Numerical solutions of a two-dimensional population balance equation for aggregation
AIChE Spring National Meeting - 5th World Congress on Particle Technology (2006)
Contribution to Conference
A new discretization for a two dimensional aggregation population balance equation is developed. The discretization is an extension of the cell average technique proposed by the authors (J. Kumar et al. 2006, Chem. Eng. Sci. 61, 3327-3342) for one dimensional aggregation problems. The scheme is based on an exact prediction of certain moments of the population. The formulation is quite simple to implement, computationally less expensive than previous approaches and highly accurate. Numerical diffusion is a common problem with many numerical methods while applied on coarse grids.

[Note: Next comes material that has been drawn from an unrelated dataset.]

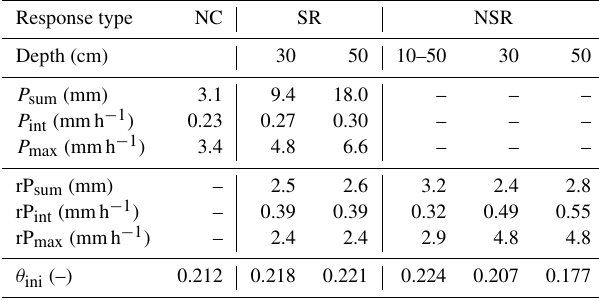
Table 4. Rainfall characteristics of the different infiltration types and their corresponding depths (median values of all profiles and events). Sequential response (SR) with maximum response depth (cm) and non-sequential response (NSR) with depth of first out- of-sequence response (cm). Rainfall variables were calculated for the entire event ( P ) and also for the time prior the first (out-of- sequence) sensor response (rP).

The presented technique nearly eliminates numerical diffusion and predicts three moments of the population at high accuracy. This is achieved by taking the average of all newborn particles in a cell and then assigning them to neighboring cells according to the cell average and the distance to neighboring nodes. The technique may be implemented on any type of grid. The accuracy of the scheme has been analyzed by comparing analytical and numerical solutions of a test problem. The numerical results are in excellent agreement with the analytical results and show the ability to predict higher moments very precisely. Additionally, an extension of the proposed technique to higher dimensional problems has been discussed.